I can understand where Mr. Burkee is coming from. When we hear how much lobbies give to our politicians and how that money seems to influence their decisions, it’s easy to get frustrated.

But are more regulations on campaign finances required? Are term limits required? With the high cost of campaigning, aren’t we headed toward a government by elite rich people because only they can run for office?

And remember, not all lobbyists are “evil.” God help me, I’m quoting Hillary Clinton here,

“A lot of those lobbyists, whether you like it or not, represent real Americans,” the New York senator said in defense of her decision to accept campaign contributions from lobbyists. “They represent nurses, they represent social workers, yes, they represent corporations that employ a lot of people.”

Do we punish all because some are evil?

That seems to be Mr. Burkee’s cure.

I’m just not sure it’s the right one.

January 11, 2008

Campaign finance reform?

by thoughtfulconservative

Owen’s had a couple of pieces lately on campaign finance reform (this one will probably be in the Waukesha Freeman this Friday). James Wigderson had one recently also.
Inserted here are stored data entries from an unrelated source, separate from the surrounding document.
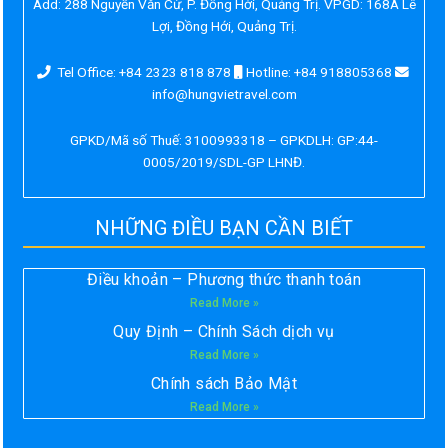
Add:
288 Nguyễn Văn Cừ, P. Đồng Hới, Quảng Trị. VPGD: 168A Lê
Lợi, Đồng Hới, Quảng Trị.
Tel Office: +84 2323 818 878
Hotline: +84 918805368
info@hungvietravel.com
GPKD/Mã số Thuế: 3100993318 – GPKDLH: GP:44-
0005/2019/SDL-GP LHNĐ.
NHỮNG ĐIỀU BẠN CẦN BIẾT
Điều khoản – Phương thức thanh toán
Read More »
Quy Định – Chính Sách dịch vụ
Read More »
Chính sách Bảo Mật
Read More »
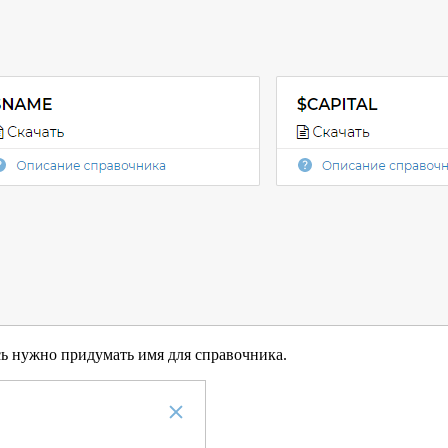
сь нужно придумать имя для справочника.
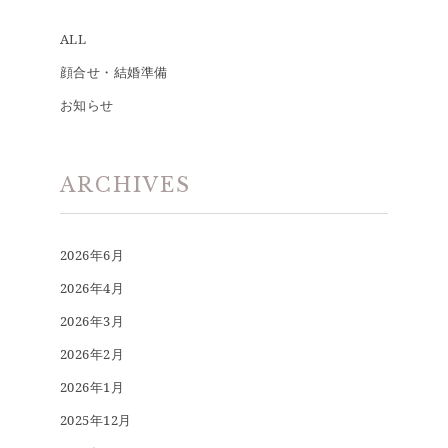
ALL
顔合せ・結婚準備
お知らせ
ARCHIVES
2026年6月
2026年4月
2026年3月
2026年2月
2026年1月
2025年12月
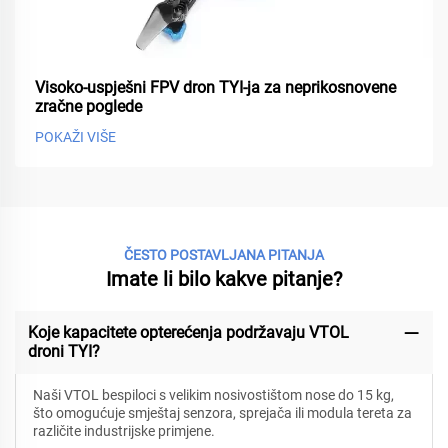
Visoko-uspješni FPV dron TYI-ja za neprikosnovene
zračne poglede
POKAŽI VIŠE
ČESTO POSTAVLJANA PITANJA
Imate li bilo kakve pitanje?
Koje kapacitete opterećenja podržavaju VTOL
droni TYI?
Naši VTOL bespiloci s velikim nosivostištom nose do 15 kg,
što omogućuje smještaj senzora, sprejača ili modula tereta za
različite industrijske primjene.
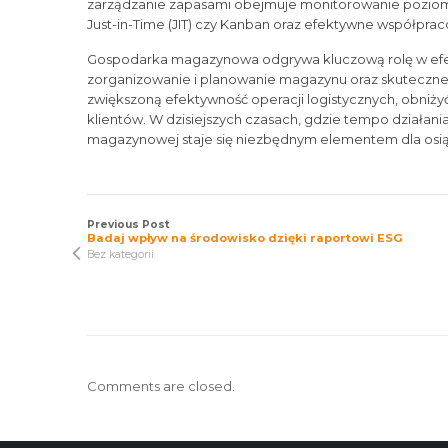
zarządzanie zapasami obejmuje monitorowanie poziomu
Just-in-Time (JIT) czy Kanban oraz efektywne współpr
Gospodarka magazynowa odgrywa kluczową rolę w efe
zorganizowanie i planowanie magazynu oraz skuteczne
zwiększoną efektywność operacji logistycznych, obniży
klientów. W dzisiejszych czasach, gdzie tempo działani
magazynowej staje się niezbędnym elementem dla osią
Previous Post
Badaj wpływ na środowisko dzięki raportowi ESG
Bez kategorii
Comments are closed.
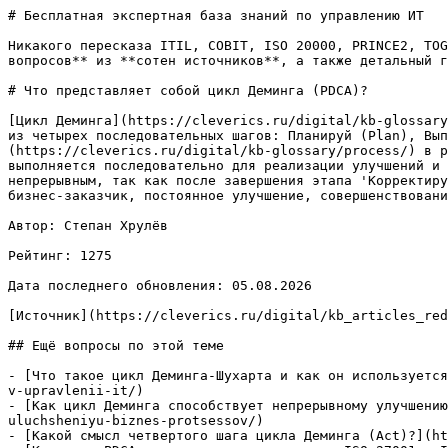
# Бесплатная экспертная база знаний по управлению ИТ

Никакого пересказа ITIL, COBIT, ISO 20000, PRINCE2, TOG
вопросов** из **сотен источников**, а также детальный г
# Что представляет собой цикл Деминга (PDCA)?

[Цикл Деминга](https://cleverics.ru/digital/kb-glossary
из четырех последовательных шагов: Планируй (Plan), Вып
(https://cleverics.ru/digital/kb-glossary/process/) в р
выполняется последовательно для реализации улучшений и 
непрерывным, так как после завершения этапа 'Корректиру
бизнес-заказчик, постоянное улучшение, совершенствовани
Автор: Степан Хрулёв

Рейтинг: 1275

Дата последнего обновления: 05.08.2026

[Источник](https://cleverics.ru/digital/kb_articles_red
## Ещё вопросы по этой теме

- [Что такое цикл Деминга-Шухарта и как он используется
v-upravlenii-it/)

- [Как цикл Деминга способствует непрерывному улучшению
uluchsheniyu-biznes-protsessov/)

- [Какой смысл четвертого шага цикла Деминга (Act)?](ht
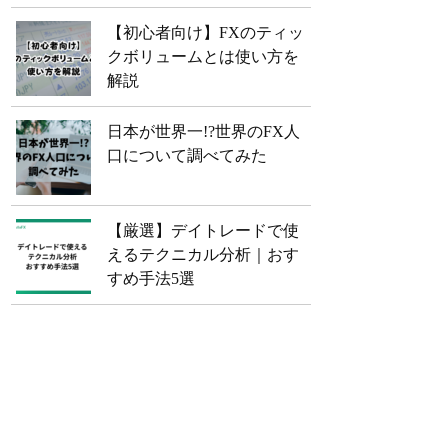
【初心者向け】FXのティッ
クボリュームとは使い方を
解説
日本が世界一!?世界のFX人
口について調べてみた
【厳選】デイトレードで使
えるテクニカル分析｜おす
すめ手法5選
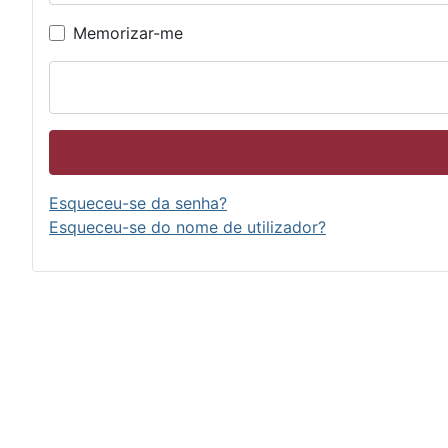
Memorizar-me
Esqueceu-se da senha?
Esqueceu-se do nome de utilizador?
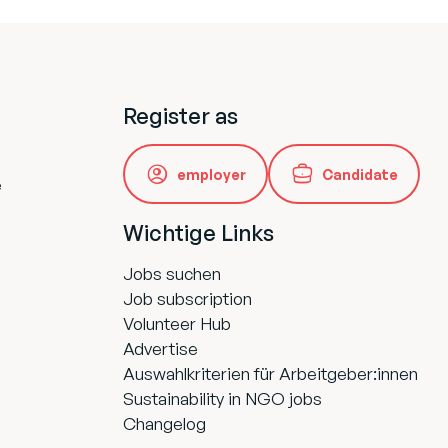
Register as
employer
Candidate
e
Wichtige Links
Jobs suchen
Job subscription
Volunteer Hub
Advertise
Auswahlkriterien für Arbeitgeber:innen
Sustainability in NGO jobs
Changelog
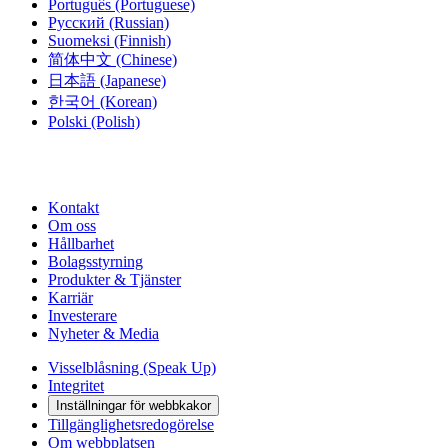
Português
(Portuguese)
Русский
(Russian)
Suomeksi
(Finnish)
简体中文
(Chinese)
日本語
(Japanese)
한국어
(Korean)
Polski
(Polish)
Kontakt
Om oss
Hållbarhet
Bolagsstyrning
Produkter & Tjänster
Karriär
Investerare
Nyheter & Media
Visselblåsning (Speak Up)
Integritet
Inställningar för webbkakor
Tillgänglighetsredogörelse
Om webbplatsen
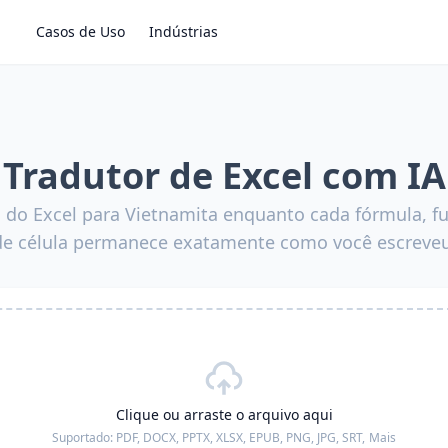
Casos de Uso
Indústrias
Tradutor de Excel com IA
s do Excel para Vietnamita enquanto cada fórmula, fu
de célula permanece exatamente como você escreveu
Clique ou arraste o arquivo aqui
Suportado:
PDF, DOCX, PPTX, XLSX, EPUB, PNG, JPG, SRT,
Mais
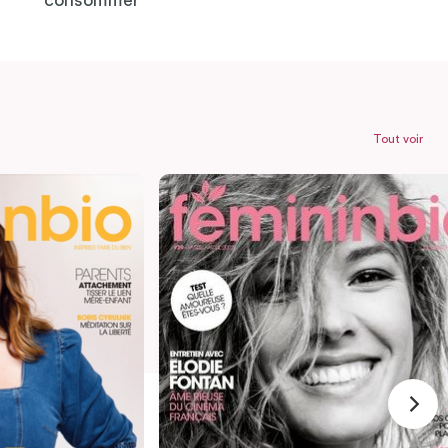
consommer
Tout voir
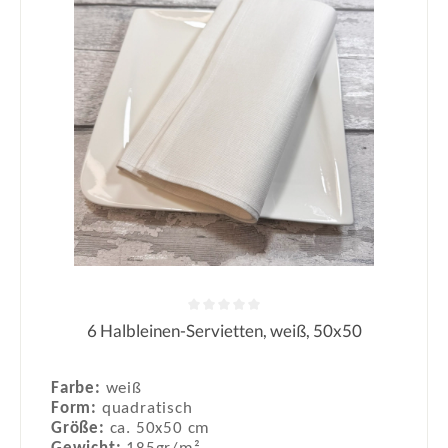
6 Halbleinen-Servietten, weiß, 50x50
Durchschnittliche Bewertung von 0
Farbe:
weiß
Form:
quadratisch
Größe:
ca. 50x50 cm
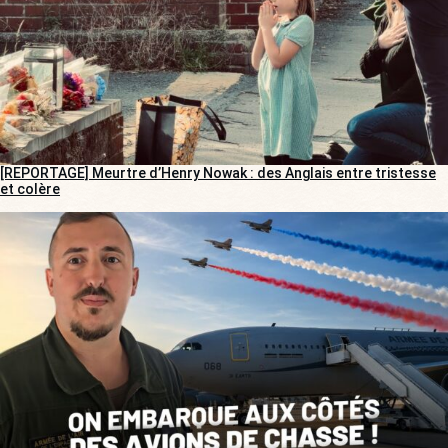
[REPORTAGE] Meurtre d’Henry Nowak : des Anglais entre tristesse
et colère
Owen’s first piece and James’s piece was followed by a guest editorial by Jack Lohman, who claims to be a Republican, even though he believes in public financing of elections and universal health care, although he does seem to be a mixed bag in his positions. We’ll give him the benefit of the doubt.

Now this may surprise folks but the ACLU was against public financing, at least, against McCain-Feingold. Their point of opposition? First Amendment concerns. The Cato Institute has the same concerns.

This just happens to be the biggest concern with most conservatives. Why should I have to pay for someone else’s campaign? And why don’t I have the right to give as much as I want to the person whose belief’s most match mine?

James makes this point about full financing,

It will be fun to watch the state Legislature decide what is “full” funding of a political race. How many television commercials will each candidate be able to run? How many radio ads? How many mail pieces will they be able to send? Can they hire a campaign consultant, or will the court appoint someone?

We just had a congressional race in Waukesha with a candidate who paid himself a salary from his campaign fund. Will that be allowed in a fully funded state Supreme Court race?

And is the public ready for the costs? Look at what elections cost today? McCain-Feingold is largely ignored in the current presidential election because there’s no way you can run an election today on the money that McCain-Feingold limits you to.

The other thing that bothers those who are against public financing of campaigns is that the candidates have no incentive for making their case to the people other than gathering a few signatures and collecting a little money.

The example of this? John McCain. John McCain has made an impressive comeback. Do you remember where he was a couple of months ago? He had opted out of McCain-Feingold, but was running out of money, so he opted back in. Now at the end of this article, we see that he will opt out again.

The once-cash-strapped campaign of McCain is raising money at a faster clip, campaign manager Rick Davis told reporters. So far, the campaign has raised about $1 million and aides expect the victory in New Hampshire to increase the pace of fundraising.

McCain now is unlikely to accept federal matching funds, one adviser said, a decision that would severely hamper him through spring and summer if he were to become the party’s nominee.

Opting out of his own bill. Interesting.

Bill Richardson on Neil Cavuto today started to whine that he couldn’t get the financing his opponents did. And why is that? His message didn’t resonate.

Another reason? Loopholes. What else is there to say?

My conclusion? Better full disclosure than the alternatives. Fully disclose who gets money and who they get it from. Fully disclose who else spends money on the campaign.